▶ **PROVIDED PASSAGE**:

=== Section Start ===

Connecticut’s Office of the Chief Medical Examiner has identified two of the three people whose skeletal remains were discovered inside a Burlington home earlier this month.
Officials announced Monday that the medical examiner, the Burlington Police Department, Connecticut State Police, and the state’s forensic laboratory identified the two as 22-year-old Brian Cash and 54-year-old Sally Ann Cash.
State police said the two were mother and son. Sally Ann Cash was listed as a homeowner at the Stanwich Lane house where investigators found the remains.
A third person whose remains were also recovered from the home has not yet been identified and is currently undergoing DNA testing, officials said.
The new owner of a foreclosed property on Stanwich Lane entered the home on June 14 and discovered the bodies. State police said the home had recently been purchased at a foreclosure auction in “as-is” condition.
Records show that the Burlington Volunteer Fire Department made two trips to the home before the skeletal remains were discovered, including one earlier on the day the bodies were found.
Call logs also show the fire department responded to three medical calls at the Stanwich Lane home in 2021 — on Nov. 28, Nov. 29, and Dec. 18.

=== Section End ===

Data items
=== Section Start ===

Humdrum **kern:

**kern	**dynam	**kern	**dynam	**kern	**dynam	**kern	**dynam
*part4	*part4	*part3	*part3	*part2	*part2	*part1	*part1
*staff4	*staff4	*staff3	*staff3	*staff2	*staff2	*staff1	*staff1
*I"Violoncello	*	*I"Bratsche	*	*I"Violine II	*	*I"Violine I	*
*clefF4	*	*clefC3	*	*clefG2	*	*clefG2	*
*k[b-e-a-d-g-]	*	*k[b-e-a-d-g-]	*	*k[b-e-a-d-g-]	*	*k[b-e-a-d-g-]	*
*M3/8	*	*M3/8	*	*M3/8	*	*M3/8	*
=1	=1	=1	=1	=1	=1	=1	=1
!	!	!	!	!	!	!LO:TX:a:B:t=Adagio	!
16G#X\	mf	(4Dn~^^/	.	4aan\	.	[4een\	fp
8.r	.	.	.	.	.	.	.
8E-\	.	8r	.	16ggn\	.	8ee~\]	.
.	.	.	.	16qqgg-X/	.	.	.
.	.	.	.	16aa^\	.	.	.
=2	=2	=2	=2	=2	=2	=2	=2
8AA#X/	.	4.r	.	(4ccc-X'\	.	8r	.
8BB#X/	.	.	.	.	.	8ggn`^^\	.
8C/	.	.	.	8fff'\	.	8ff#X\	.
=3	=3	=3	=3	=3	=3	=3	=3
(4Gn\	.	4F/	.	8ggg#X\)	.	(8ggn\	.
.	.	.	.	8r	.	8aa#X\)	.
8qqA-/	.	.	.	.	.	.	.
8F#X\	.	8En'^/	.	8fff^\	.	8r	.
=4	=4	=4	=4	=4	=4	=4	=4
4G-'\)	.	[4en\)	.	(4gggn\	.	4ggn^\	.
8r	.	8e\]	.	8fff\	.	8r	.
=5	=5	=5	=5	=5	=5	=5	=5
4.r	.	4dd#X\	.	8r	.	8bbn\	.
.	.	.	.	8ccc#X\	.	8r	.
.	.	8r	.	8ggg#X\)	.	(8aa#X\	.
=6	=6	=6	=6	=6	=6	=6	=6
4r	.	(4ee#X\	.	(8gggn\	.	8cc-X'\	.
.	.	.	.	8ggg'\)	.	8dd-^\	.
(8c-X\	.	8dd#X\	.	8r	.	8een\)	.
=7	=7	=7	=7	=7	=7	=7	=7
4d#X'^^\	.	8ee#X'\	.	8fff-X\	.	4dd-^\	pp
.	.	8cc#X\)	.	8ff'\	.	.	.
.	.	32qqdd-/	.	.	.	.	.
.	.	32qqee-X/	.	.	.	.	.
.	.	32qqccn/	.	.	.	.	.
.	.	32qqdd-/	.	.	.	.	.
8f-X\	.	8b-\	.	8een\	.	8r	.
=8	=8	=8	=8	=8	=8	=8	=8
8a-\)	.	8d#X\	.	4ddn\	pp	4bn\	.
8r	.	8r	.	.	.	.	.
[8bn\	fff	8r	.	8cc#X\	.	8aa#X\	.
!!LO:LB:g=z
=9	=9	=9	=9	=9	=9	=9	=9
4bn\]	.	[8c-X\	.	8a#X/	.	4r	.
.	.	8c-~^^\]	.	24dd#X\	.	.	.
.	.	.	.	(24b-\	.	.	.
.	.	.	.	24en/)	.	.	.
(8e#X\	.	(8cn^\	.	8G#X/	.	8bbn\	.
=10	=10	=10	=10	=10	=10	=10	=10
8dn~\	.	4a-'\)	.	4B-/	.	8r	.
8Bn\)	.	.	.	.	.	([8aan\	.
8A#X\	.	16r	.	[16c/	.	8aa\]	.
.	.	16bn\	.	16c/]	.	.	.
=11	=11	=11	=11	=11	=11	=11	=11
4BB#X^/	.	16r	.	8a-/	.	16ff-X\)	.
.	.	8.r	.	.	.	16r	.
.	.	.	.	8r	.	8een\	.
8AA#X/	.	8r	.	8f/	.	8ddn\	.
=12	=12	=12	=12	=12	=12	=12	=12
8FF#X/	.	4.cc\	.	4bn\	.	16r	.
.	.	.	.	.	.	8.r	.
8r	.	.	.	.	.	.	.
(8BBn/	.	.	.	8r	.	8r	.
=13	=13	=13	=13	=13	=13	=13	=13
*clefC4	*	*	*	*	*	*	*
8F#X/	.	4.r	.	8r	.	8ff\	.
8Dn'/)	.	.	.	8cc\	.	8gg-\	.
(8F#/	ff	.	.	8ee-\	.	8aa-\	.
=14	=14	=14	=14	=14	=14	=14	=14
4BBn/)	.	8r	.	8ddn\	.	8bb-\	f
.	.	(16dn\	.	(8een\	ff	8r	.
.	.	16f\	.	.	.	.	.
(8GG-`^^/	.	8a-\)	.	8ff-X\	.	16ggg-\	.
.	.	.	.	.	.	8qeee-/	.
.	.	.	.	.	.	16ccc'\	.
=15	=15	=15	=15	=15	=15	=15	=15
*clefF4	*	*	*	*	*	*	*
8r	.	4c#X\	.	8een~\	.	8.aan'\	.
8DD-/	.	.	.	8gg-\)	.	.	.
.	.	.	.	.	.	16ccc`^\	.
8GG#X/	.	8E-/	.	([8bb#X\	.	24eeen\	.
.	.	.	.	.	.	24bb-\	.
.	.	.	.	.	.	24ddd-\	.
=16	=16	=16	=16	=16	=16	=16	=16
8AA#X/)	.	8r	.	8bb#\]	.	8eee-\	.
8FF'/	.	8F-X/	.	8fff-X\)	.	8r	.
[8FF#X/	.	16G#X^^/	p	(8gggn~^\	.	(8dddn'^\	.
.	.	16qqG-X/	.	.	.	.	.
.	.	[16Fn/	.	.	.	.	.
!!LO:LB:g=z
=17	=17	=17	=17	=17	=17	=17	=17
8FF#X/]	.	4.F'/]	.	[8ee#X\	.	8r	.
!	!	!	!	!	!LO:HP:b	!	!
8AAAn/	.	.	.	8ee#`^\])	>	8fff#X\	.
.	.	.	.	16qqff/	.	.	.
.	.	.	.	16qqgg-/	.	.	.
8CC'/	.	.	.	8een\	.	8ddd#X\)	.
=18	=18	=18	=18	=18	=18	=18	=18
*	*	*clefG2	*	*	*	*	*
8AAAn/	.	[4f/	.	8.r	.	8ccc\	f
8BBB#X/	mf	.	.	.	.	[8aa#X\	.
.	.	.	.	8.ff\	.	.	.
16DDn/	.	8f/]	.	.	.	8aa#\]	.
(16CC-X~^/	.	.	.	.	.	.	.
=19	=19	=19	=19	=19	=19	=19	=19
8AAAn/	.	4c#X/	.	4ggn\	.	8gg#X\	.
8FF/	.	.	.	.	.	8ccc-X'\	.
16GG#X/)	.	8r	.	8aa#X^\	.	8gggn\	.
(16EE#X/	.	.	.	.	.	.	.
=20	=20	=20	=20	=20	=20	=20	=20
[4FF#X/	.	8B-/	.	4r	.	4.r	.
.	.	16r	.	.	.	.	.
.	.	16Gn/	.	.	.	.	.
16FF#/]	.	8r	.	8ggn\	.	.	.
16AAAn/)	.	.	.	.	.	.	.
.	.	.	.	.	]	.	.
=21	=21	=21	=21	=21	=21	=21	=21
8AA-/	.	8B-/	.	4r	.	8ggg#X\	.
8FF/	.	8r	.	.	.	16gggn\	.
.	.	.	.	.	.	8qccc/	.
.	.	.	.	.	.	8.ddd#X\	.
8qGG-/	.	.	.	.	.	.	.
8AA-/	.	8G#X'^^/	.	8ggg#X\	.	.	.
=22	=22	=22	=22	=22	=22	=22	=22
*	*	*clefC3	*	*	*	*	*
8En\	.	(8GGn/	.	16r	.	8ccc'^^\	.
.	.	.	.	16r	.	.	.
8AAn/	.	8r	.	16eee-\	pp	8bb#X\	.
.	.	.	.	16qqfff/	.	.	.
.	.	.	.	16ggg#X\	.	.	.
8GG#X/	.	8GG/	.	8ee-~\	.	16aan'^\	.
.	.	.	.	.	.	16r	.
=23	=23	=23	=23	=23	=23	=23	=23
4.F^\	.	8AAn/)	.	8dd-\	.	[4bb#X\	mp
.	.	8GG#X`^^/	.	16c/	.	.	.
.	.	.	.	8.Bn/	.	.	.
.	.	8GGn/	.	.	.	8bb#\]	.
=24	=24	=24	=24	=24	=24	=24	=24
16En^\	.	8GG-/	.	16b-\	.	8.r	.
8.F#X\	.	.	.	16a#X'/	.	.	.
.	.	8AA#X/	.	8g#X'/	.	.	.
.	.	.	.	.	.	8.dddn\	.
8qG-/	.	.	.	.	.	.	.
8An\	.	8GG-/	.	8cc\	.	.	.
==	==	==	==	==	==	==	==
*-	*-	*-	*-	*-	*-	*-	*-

=== Section End ===

Decide whether each statement agrees with the report on the Burlington remains, answering yes or no and quoting the deciding words of the report. 1. Brian Cash was 22 years old. 2. All three people whose remains were found in the home have been identified. 3. The home had been bought at a foreclosure auction.

1. Yes: "22-year-old Brian Cash"
2. No: "A third person whose remains were also recovered from the home has not yet been identified"
3. Yes: "the home had recently been purchased at a foreclosure auction in “as-is” condition"